Passage:
══════════
Egyptian Ankh said...

**averted

Popnursing said...

We are so concerned with the risk of blood clots for smokers over 35 on the pill - as opposed to the risk of lung cancer for smokers over 35 on the pill. Shit, if I can buy smokes OTC, I should prob be able to buy birth control OTC....

Tuxedo Cat said...

No, I don't think so - I think it should be at least prescribed by a nurse practitioner, and the patient should have to go in once a year or so.

There are certain people who should not be taking birth control under any circumstances.




DrunkenBlogger said...

I'm going with NO, with a side of "make it easier to get." I've tried several oral contraceptives (due to PCOS) and at least two of them had serious side effects. These are hormones that can fix/mess with your body, and talking to your doc about things that can fix/mess with your body should be a part of your medical history. It's not like taking fenugreek, it's taking something that can change your hormone profile drastically.

That said - it NEEDS to be more widely available, and with ZERO stigma attached, and no co-pays. This BS about women taking BC pills are sluts is just some more misogyny. I have PCOS and have taken BC - as a married woman with 2 kids and a husband who had a vas 10 years ago, am I a slut? That needs to stop. Right. Now.

Oh yeah, and on my husband's former health insurance, the copay for bcp was $30/mo, while the copay for Viagra was $15. Niiice.

Peekwa said...
══════════
Extend the comment thread about over-the-counter birth control, picking up right after its final line. The rows that follow are separate material and are not part of the comment thread about over-the-counter birth control.

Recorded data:
══════════
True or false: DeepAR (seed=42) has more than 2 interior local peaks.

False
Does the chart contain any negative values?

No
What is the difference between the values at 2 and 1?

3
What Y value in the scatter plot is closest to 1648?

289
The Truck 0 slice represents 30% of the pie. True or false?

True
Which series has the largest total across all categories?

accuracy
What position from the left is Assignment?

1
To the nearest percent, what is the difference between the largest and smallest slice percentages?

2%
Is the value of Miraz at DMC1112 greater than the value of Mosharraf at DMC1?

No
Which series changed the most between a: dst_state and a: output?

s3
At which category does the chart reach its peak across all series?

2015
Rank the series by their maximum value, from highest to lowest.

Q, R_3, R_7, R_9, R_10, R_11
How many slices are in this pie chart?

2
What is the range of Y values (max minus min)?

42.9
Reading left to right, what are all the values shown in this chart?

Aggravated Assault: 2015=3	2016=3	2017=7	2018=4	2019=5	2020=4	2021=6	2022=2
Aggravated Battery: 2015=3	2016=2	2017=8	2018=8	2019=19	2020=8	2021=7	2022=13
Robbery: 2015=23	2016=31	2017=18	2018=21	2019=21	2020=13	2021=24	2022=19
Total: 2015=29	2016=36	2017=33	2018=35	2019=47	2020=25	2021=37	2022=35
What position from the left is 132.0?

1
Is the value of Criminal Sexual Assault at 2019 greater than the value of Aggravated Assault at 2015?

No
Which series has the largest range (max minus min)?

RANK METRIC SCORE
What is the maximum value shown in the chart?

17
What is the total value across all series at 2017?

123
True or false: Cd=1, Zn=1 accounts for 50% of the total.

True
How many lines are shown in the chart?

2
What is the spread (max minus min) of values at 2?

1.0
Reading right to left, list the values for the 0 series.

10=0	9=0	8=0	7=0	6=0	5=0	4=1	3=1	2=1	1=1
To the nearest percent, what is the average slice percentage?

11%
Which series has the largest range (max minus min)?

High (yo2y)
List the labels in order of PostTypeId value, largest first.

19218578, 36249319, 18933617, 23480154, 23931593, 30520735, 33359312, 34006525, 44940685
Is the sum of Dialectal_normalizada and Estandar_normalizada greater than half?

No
══════════
Output of the task:
I know I'm late to the comments, but my concern would be lack of gyno exams for young women. If the only reason they go to get a pap every year (and yes, I know they are now saying you may not need one every year if never abnormal) is to get the next year's prescription, then to me that is worth not having them over the counter. Too many young people think they are invincible and they' wouldn't take any preventative measures if not forced to.

dia papaya said...

No! Bad idea. There are too many types of BC pills and too many possible side effects / interactions. A yearly gyn exam is important for basic wellness. I am a supporter of universal healthcare and I hope exams will become affordable (or free) for every American. Access to healthcare is the real issue here. Don't circumvent the doctor bc it's too expensive. That's just asking for trouble.

lilo723 said...

While the idea of getting OCs OTC is nice, I believe they are best administered under a doctor's care. You just don't want people misusing the pills and then having unwanted pregnancies.

OMAMA is BROKO said...

I'm still perplexed as to why the sponge went off the market.

I do think the pill should be over the count, but just keep in mind all of the recent birth control options which are now filling the nightly tube with class action lawsuits (yaz, to name one).

BUT, as already mentioned, just about any chemical you put into your body has an effect, negative or positive. So, that risk should be up to the consumer.

smash said...

Yaaaaaa for sounds minds!!! I think oral BC can be easy to get and free with assistance from the state. Why is it sooo important it be over the counter.

TampaRN said...

I think an initial ObGYN consult should be mandatory, at which time a woman is given a card, good for say, 5 years, allowing her to purchase over the counter BCP. This would ensure, that women are evaluated to make sure they are appropriate candidates for BCP and continue to be.

Solus said...

Really? I think it is far better that teens have access to contraception, rather than potentially not being allowed to take the contraception due to parent approval - because they are going to have sex either way, no doubt about it.

fancyscreenname said...

@solus..yeah, really. I wouldn't want my daughter totake them without me knowing. But that is just my opinion. I am not all that emotionally invested in this topic, though. I could live with either choice, over-the-counter or prescription.

Perhaps teen girls that don't have access to BC should b using condoms. They are easy to get. They are inundated with safe sex talk these days.

Beta said...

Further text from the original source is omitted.